Тогда на помощь пришли люди. Чтобы стершонка, родившегося в питомнике, вернуть в природу, нужно научить его летать, самостоятельно кормиться, показать миграционный путь. Не будучи обученным, он погибнет. Была выстроена огромная работа, в которой я принимала участие, – мы были «родителями» для стершат. Работали в болотах, куда нам привозили птенцов в боксах.
Суть в том, чтобы стершонок не видел человека и не привыкал к нему. Поэтому мы должны были выглядеть, как взрослые особо белых журавлей. Специально для этого были сшиты белые костюмы и сделаны уникальные маски на руку, полностью имитирующие голову стерха.
На груди у нас висели приемники, которые издавали определенные звуки. Открывался вольер, стершата видели «маму» или «папу», выходили.
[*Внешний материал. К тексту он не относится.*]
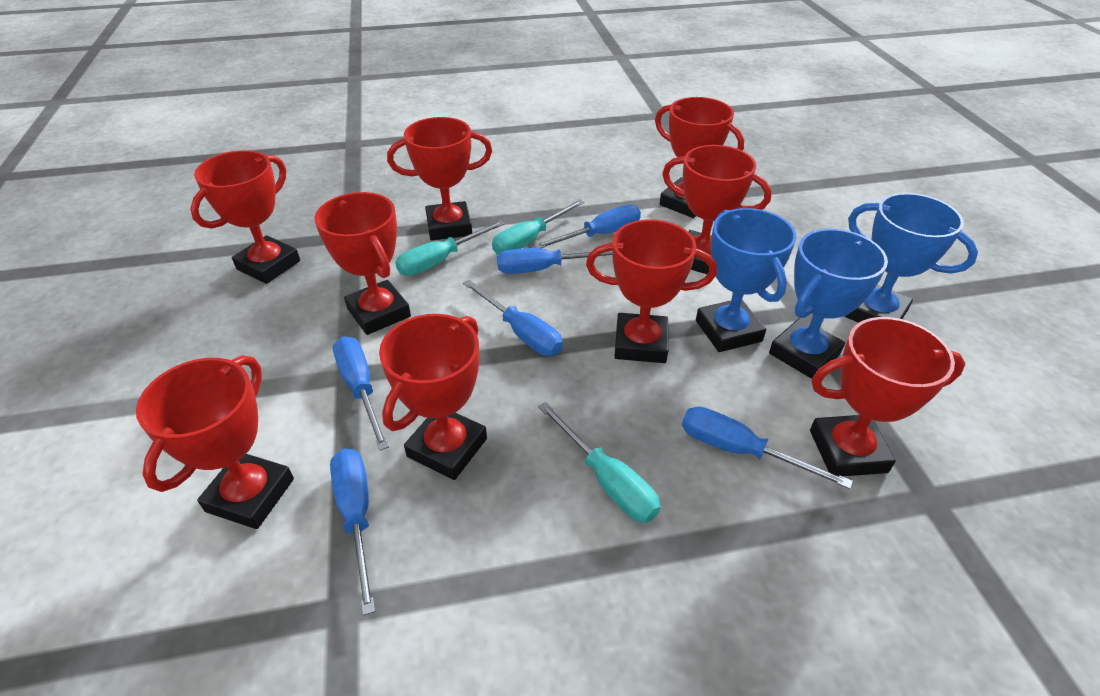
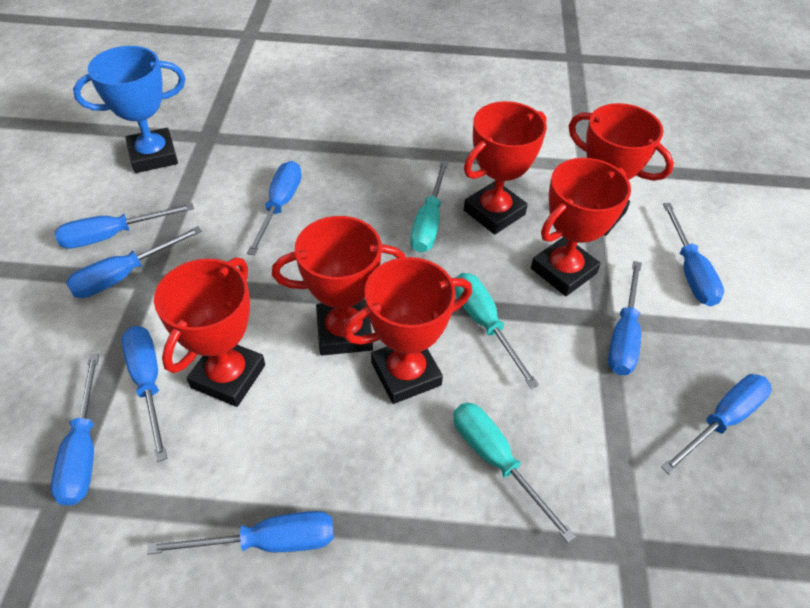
blue screwdriver: 6 -> 9
blue trophy: 3 -> 1
red trophy: 9 -> 6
Руку с маской мы погружали в болото, пропускали через искусственный клюв растительность, поднимали и показывали, как заглатывать пищу. Стершата – очень внимательные ученики, они разглядывали и повторяли шаг за шагом. Опускали клювики в болото, в конце концов им попадалось что-то съедобное, срабатывал инстинкт, и они заглатывали пищу. Такие прогулки длились целый день.
Сами мы не умеем летать, но учили этому птиц. Распахиваешь руки, как крыло, делаешь взмахи – стершонок повторяет, начинает подхлопывать, постепенно подлетывать. В дальнейшем обучение полетам проводилось с помощью мотодельтапланов. Задача была – пилотировать стершат до безопасного места зимовки. Птиц сопроводили от Ямала до Узбекистана, этот проект получил название «Полет надежды».